Question

A charge is divided q1 and (q-q1)what will be the ratio of q/q1 so that force between the two parts placed at a given distance is maximum?

Answer 1

Answer:

$q / q_{1} = 2$, assuming that $q_{1}$ and $(q - q_{1})$ are point charges.

Explanation:

Let $k$ denote the coulomb constant. Let $r$ denote the distance between the two point charges.

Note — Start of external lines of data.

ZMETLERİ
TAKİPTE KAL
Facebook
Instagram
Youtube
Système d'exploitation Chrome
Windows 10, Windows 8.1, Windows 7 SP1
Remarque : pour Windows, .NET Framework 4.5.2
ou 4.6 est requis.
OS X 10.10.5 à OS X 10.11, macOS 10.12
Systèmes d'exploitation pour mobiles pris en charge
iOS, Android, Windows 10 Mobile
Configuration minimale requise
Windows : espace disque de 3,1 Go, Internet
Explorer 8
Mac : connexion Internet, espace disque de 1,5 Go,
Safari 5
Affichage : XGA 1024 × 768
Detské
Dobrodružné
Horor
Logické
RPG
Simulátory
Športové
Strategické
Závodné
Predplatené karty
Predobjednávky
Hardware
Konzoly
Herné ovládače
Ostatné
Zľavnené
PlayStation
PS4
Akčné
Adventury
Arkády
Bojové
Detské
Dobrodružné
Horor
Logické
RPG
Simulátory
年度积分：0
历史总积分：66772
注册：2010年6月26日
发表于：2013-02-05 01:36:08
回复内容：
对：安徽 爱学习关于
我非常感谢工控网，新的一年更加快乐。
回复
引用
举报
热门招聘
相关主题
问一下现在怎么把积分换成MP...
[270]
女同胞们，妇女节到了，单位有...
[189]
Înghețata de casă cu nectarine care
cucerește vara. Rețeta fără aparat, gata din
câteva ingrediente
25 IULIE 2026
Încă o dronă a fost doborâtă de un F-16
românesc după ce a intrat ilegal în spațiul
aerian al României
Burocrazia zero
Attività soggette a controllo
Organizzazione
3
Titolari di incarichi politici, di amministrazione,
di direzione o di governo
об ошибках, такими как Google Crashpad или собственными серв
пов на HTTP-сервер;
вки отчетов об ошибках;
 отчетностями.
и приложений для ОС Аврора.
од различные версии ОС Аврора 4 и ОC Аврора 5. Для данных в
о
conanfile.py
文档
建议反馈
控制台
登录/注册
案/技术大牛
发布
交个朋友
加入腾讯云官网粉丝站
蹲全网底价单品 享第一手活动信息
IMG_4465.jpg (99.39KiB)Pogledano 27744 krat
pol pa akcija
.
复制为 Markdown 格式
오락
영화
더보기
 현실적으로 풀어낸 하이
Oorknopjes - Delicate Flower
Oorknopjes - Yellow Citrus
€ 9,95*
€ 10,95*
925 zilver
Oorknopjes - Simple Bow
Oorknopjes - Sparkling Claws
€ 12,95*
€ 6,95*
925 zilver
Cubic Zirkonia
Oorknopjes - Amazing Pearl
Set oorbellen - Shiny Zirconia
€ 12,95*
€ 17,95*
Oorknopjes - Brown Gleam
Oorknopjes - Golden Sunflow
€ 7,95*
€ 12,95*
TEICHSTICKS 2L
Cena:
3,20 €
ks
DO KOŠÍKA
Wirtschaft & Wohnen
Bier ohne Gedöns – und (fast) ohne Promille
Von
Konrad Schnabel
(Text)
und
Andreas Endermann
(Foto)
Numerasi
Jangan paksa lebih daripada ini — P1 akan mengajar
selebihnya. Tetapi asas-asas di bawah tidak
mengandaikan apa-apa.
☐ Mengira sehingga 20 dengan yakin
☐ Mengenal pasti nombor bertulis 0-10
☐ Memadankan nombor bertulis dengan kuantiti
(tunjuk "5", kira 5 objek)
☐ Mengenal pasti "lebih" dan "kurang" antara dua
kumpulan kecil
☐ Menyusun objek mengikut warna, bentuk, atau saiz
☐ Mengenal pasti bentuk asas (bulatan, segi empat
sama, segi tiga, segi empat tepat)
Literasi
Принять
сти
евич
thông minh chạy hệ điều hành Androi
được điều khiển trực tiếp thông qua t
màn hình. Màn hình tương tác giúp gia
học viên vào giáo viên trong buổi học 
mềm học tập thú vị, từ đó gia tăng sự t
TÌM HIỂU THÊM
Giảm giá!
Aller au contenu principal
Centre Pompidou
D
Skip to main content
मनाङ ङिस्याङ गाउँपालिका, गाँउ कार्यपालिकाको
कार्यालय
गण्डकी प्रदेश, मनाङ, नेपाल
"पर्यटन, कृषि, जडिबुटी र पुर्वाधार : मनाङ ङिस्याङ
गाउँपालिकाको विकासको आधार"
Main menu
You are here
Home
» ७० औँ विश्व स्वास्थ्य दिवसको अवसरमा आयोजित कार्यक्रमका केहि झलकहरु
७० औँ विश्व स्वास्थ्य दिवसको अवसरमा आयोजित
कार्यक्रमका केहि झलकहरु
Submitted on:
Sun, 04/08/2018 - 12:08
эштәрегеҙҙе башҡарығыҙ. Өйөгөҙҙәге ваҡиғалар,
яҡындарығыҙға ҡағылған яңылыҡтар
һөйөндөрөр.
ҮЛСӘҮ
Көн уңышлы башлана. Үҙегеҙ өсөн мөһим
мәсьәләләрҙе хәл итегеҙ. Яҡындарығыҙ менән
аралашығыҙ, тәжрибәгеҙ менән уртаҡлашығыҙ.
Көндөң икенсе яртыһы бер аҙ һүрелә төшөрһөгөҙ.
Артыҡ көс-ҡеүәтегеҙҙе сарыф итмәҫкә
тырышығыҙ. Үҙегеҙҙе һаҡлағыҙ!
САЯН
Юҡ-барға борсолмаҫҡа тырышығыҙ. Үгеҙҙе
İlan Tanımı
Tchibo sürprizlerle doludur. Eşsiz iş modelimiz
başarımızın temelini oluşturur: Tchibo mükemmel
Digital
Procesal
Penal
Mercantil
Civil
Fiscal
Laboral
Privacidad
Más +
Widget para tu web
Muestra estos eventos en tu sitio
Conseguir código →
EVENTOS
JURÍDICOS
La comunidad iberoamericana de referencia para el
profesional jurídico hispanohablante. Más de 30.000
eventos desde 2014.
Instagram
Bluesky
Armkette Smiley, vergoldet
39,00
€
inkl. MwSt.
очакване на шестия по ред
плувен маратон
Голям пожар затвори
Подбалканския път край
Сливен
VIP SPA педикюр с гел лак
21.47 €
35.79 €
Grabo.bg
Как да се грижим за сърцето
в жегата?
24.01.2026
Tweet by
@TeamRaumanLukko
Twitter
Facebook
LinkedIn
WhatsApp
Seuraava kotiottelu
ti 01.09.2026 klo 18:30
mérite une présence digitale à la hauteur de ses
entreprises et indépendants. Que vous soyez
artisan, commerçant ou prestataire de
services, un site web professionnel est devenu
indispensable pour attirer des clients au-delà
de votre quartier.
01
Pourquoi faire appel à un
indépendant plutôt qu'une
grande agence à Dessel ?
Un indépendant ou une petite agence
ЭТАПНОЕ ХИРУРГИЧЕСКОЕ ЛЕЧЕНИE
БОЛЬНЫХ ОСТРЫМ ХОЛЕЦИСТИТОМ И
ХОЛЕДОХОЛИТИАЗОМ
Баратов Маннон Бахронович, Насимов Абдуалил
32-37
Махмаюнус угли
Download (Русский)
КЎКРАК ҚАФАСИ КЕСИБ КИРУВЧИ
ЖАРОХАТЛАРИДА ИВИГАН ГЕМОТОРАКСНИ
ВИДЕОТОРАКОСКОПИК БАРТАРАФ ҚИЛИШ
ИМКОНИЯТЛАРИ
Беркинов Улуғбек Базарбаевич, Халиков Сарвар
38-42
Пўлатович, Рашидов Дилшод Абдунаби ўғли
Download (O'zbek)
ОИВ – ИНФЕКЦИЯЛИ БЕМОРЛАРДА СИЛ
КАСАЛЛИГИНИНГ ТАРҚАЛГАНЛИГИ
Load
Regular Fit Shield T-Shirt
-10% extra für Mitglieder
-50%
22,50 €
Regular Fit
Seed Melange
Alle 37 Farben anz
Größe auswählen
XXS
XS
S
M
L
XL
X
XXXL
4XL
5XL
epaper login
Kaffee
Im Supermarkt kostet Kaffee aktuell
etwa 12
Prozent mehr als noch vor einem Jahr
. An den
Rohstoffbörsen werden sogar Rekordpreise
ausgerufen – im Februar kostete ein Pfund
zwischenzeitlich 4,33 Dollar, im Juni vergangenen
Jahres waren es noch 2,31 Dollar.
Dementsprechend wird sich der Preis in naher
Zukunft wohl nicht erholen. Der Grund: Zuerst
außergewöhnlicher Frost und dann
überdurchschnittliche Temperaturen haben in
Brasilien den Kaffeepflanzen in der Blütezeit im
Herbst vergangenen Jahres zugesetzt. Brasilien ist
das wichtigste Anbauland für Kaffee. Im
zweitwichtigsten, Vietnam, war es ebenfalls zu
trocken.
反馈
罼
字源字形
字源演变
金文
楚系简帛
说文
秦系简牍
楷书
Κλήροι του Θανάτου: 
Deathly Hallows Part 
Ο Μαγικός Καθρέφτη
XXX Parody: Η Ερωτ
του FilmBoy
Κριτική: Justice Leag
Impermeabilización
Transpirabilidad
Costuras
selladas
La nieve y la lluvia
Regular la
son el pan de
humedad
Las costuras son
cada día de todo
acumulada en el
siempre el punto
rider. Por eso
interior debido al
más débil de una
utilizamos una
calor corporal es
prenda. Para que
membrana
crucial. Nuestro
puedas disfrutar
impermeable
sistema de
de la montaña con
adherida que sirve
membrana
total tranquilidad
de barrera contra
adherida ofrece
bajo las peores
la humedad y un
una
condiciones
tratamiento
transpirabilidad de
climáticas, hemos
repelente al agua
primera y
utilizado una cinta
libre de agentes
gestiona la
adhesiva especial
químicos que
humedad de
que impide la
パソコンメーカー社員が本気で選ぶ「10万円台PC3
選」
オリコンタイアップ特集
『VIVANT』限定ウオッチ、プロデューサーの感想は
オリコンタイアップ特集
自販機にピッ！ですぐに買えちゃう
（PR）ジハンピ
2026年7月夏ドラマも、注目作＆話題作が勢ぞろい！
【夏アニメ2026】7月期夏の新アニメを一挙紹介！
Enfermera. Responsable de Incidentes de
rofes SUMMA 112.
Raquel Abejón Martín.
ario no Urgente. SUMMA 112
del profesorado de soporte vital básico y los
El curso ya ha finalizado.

In this question, neither $k$ and $r$ depend on the value of $q_{1}$.

By Coulomb's Law, the magnitude of electrostatic force between $q_{1}$ and $(q - q_{1})$ would be:

$\begin{aligned}F &= \frac{k\, q_{1}\, (q - q_{1})}{r^{2}} \\ &= \frac{k}{r^{2}}\, (q\, q_{1} - {q_{1}}^{2})\end{aligned}$.

Find the first and second derivative of $F$ with respect to $q_{1}$. (Note that $0 < q_{1} < q$.)

First derivative:

$\begin{aligned}\frac{d}{d q_{1}}[F] &= \frac{d}{d q_{1}} \left[\frac{k}{r^{2}}\, (q\, q_{1} - {q_{1}}^{2})\right] \\ &= \frac{k}{r^{2}}\, \left[\frac{d}{d q_{1}} [q\, q_{1}] - \frac{d}{d q_{1}}[{q_{1}}^{2}]\right]\\ &= \frac{k}{r^{2}}\, (q - 2\, q_{1})\end{aligned}$.

Second derivative:

$\begin{aligned}\frac{d^{2}}{{d q_{1}}^{2}}[F] &= \frac{d}{d q_{1}} \left[\frac{k}{r^{2}}\, (q - 2\, q_{1})\right] \\ &= \frac{(-2)\, k}{r^{2}}\end{aligned}$.

The value of the coulomb constant $k$ is greater than $0$. Thus, the value of the second derivative of $F$ with respect to $q_{1}$ would be negative for all real $r$. $F\!$ would be convex over all $q_{1}$.

By the convexity of $\! F$ with respect to $\! q_{1} \!$, there would be a unique $q_{1}$ that globally maximizes $F$. The first derivative of $F\!$ with respect to $q_{1}\!$ should be $0$ for that particular $\! q_{1}$. In other words:

$\displaystyle \frac{k}{r^{2}}\, (q - 2\, q_{1}) = 0$.

$2\, q_{1} = q$.

$q_{1} = q / 2$.

In other words, the force between the two point charges would be maximized when the charge is evenly split:

$\begin{aligned} \frac{q}{q_{1}} &= \frac{q}{q / 2} = 2\end{aligned}$.